Personal information
- Full name: Frederick John Coleridge
- Born: 4 December 1826 Ottery St Mary, Devon, England
- Died: 20 January 1906 (aged 79) Cadbury, Devon, England
- Batting: Unknown
- Relations: Arthur Coleridge (brother); Charles Coleridge (cousin);

Domestic team information
- 1847–1850: Oxford University

Career statistics
| Competition | First-class |
| Matches | 2 |
| Runs scored | 43 |
| Batting average | 10.75 |
| 100s/50s | 0/0 |
| Top score | 22 |
| Catches/stumpings | 2/– |
- Source: Cricinfo, 6 February 2020

= Frederick Coleridge =

English cricketer and clergyman (1826–1906)

Frederick John Coleridge (4 December 1826 – 20 January 1906) was an English first-class cricketer and clergyman.

The son of Francis Coleridge, he was born at Ottery St Mary in December 1826. He was educated at Eton College, before going up to Balliol College, Oxford.
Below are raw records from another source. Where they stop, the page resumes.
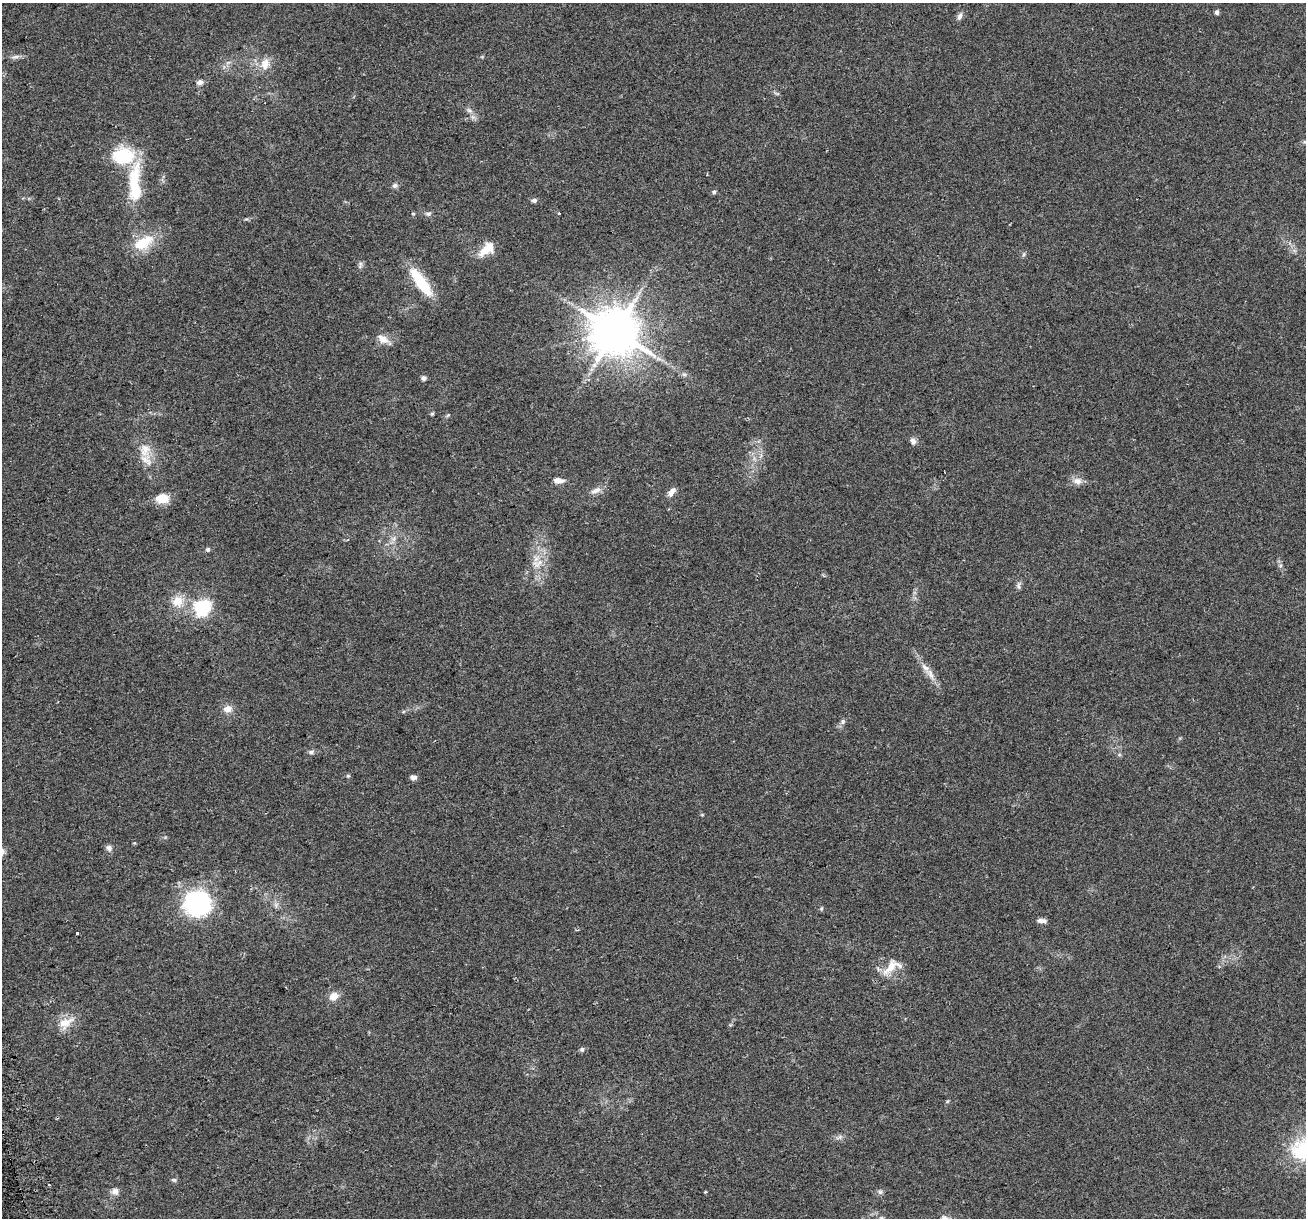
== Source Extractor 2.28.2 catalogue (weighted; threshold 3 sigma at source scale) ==
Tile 7 of 4 x 4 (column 3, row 2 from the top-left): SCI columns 2641-3944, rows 2496-3711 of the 5282 x 5037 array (HDU 1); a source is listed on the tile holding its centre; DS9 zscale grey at full resolution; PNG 1308 x 1220 px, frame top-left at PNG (2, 3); no overlay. Shown black and unused: <1% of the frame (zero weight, under 2 of 3 exposures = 2% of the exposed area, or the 3 px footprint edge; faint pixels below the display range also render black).
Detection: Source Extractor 2.28.2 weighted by HDU 2 'WHT'; one run over the whole footprint, this tile lists its part. Background 0.0666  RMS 0.008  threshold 0.0362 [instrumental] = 3 sigma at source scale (4.5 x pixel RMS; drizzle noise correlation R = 1.50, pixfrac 1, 0.0396/0.0396 arcsec/px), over >= 5 px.
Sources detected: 69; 1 inside a brighter object's white glare — not listed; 3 inside a brighter listed object's ellipse — not listed separately; the other 65 listed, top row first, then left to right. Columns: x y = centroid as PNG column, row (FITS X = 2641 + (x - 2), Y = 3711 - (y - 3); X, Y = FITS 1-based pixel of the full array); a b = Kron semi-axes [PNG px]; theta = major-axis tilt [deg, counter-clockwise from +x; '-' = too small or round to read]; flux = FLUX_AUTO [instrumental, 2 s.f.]
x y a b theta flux
1217 12 4 4 - 2.5
960 16 11 6 67 2.9
15 57 12 5 16 2.8
228 62 7 4 3 1.8
265 64 18 12 75 10
200 82 7 6 - 3.2
777 93 7 4 -19 1.3
469 110 11 6 -28 3.1
116 153 10 8 16 5.5
134 183 58 15 85 40
395 185 8 6 1 2.4
714 192 6 5 - 1.4
534 200 5 5 - 2.8
428 213 8 7 - 2.4
413 214 5 4 - 0.96
559 214 3 3 - 2.2
143 243 32 16 32 25
486 249 21 10 39 15
1024 254 6 4 48 1.3
360 265 11 5 74 2.1
421 282 37 11 -54 35
615 331 14 13 - 3300
383 339 18 8 -32 7.4
658 359 9 4 -9 2.5
684 374 7 5 -41 1.8
424 378 5 5 - 3.1
432 414 5 5 - 0.99
448 415 6 4 44 1
913 441 9 7 -68 3.3
145 450 21 16 82 13
559 481 12 6 -3 5.2
1077 481 14 9 -13 5.3
596 490 17 7 24 4.9
672 492 12 6 49 5.1
162 498 15 10 0 13
393 539 7 6 - 2.7
208 549 6 6 - 1.5
538 563 18 10 14 9.2
1019 585 11 6 89 2.5
178 601 17 14 27 14
202 607 7 6 - 200
930 674 22 8 -60 8
228 709 12 9 14 6.1
843 722 8 6 49 2.4
311 752 7 6 - 2.2
348 776 5 5 - 1.1
413 777 8 6 -7 2.9
702 815 6 4 0 0.81
109 848 8 7 - 3.1
197 903 18 17 - 140
276 905 8 6 79 2.6
821 908 6 5 - 1.1
1042 921 11 5 -6 3.5
77 934 3 3 - 3.3
891 967 31 14 39 15
334 996 11 9 31 7.8
66 1023 23 13 33 13
582 1049 7 6 - 1.9
947 1102 6 4 20 0.9
839 1137 11 5 25 2.6
174 1180 7 5 -13 1.5
49 1185 3 3 - 0.93
115 1191 10 9 - 4.1
705 1192 3 3 - 0.89
880 1192 8 7 - 2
While studying at Oxford, Coleridge made two appearances in first-class cricket for Oxford University, appearing against Cambridge University in The University Matches of 1847 and 1850. He scored 43 runs in his two matches, with a high score of 22. After graduating from Oxford, he took holy orders in the Church of England and was the vicar of Cadbury, Devon from 1855, before becoming the rural dean in 1874. Coleridge died suddenly at Cadbury in January 1906, having been vicar there for over fifty years. His brother, Arthur, also played first-class cricket, as did his cousin Charles Coleridge. He was the great-nephew of the poet Samuel Taylor Coleridge.